- WORK ORDER -
In the article on a junk food tax, what tax on a can of soft drink do researchers claim would be enough to deter people from buying it?

- SOURCE DOCUMENT -
-----
A fat tax maybe not be enough of an answer to Australia’s obesity epidemic. HoskingIndustries/Flickr

OBESE NATION: It’s time to admit it - Australia is becoming an obese nation. This series looks at how this has happened and more importantly, what we can do to stop the obesity epidemic.

Here Suzie Ferrie explains why a fat tax isn’t enough to deal with the problem while Kathryn Backholer and Anna Peeters look at the relationship between socioeconomic status and weight.


We often hear calls for a junk food tax or “fat tax” when there’s discussion of Australia’s growing obesity problem. The idea behind such a tax is that it would enable governments to subsidise healthy foods so that they’re more affordable, and make unhealthy foods comparatively expensive so people buy less of them.

But would they really? Is cost really the most powerful determinant of what food products people buy?

Let’s consider the likely effects of a junk food tax. Researchers claim that a 20% tax on a can of soft drink would be a sufficient deterrent to purchasing it.
-----
- INFORMATION -
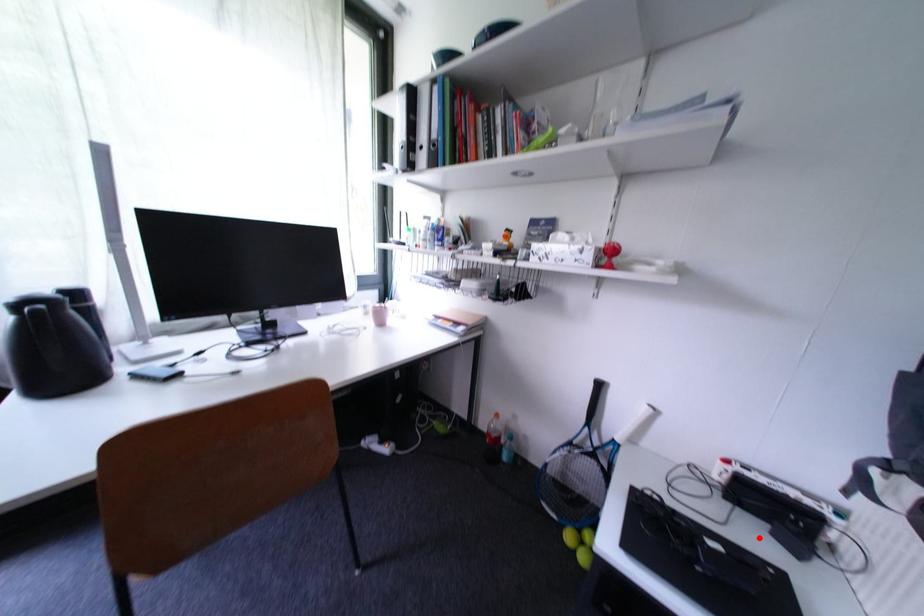
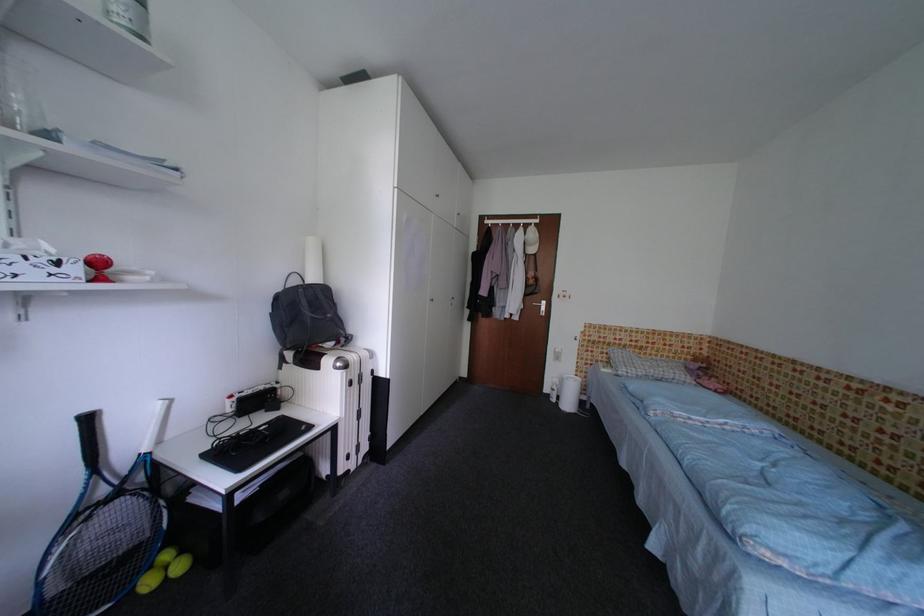
Find the pixel in the second image that matches the highlighted location in the first image.

(270, 421)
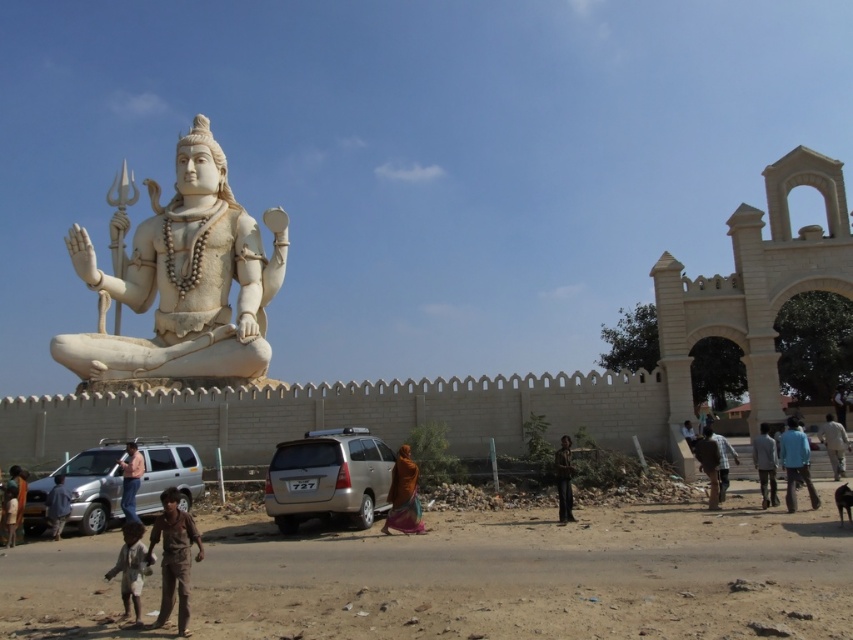
Question: Is brown fabric pants at lower center bigger than blue cotton shirt at lower right?

Choices:
 (A) yes
 (B) no

Answer: (B)

Question: Which point is closer to the camera?

Choices:
 (A) (402, 525)
 (B) (791, 444)

Answer: (A)

Question: Which object is the closest to the brown fabric at lower left?

Choices:
 (A) blue cotton shirt at lower right
 (B) brown fabric shirt at center

Answer: (B)

Question: Is light brown leather jacket at lower left positioned behind brown fabric at lower left?

Choices:
 (A) no
 (B) yes

Answer: (A)

Question: From the image, what is the correct spatial relationship of brown cotton shirt at lower left in relation to blue fabric pants at lower right?

Choices:
 (A) above
 (B) below

Answer: (B)

Question: Which object is positioned farthest from the dirt field at lower center?

Choices:
 (A) brown cotton shirt at lower left
 (B) brown fabric pants at lower center
 (C) light blue shirt at center

Answer: (C)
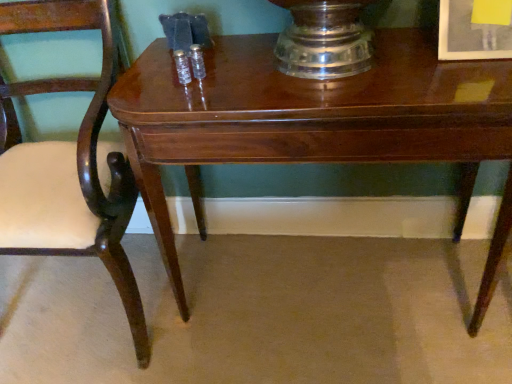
-----
- RESPONSE FOR THIS EXERCISE -
A 20% tax.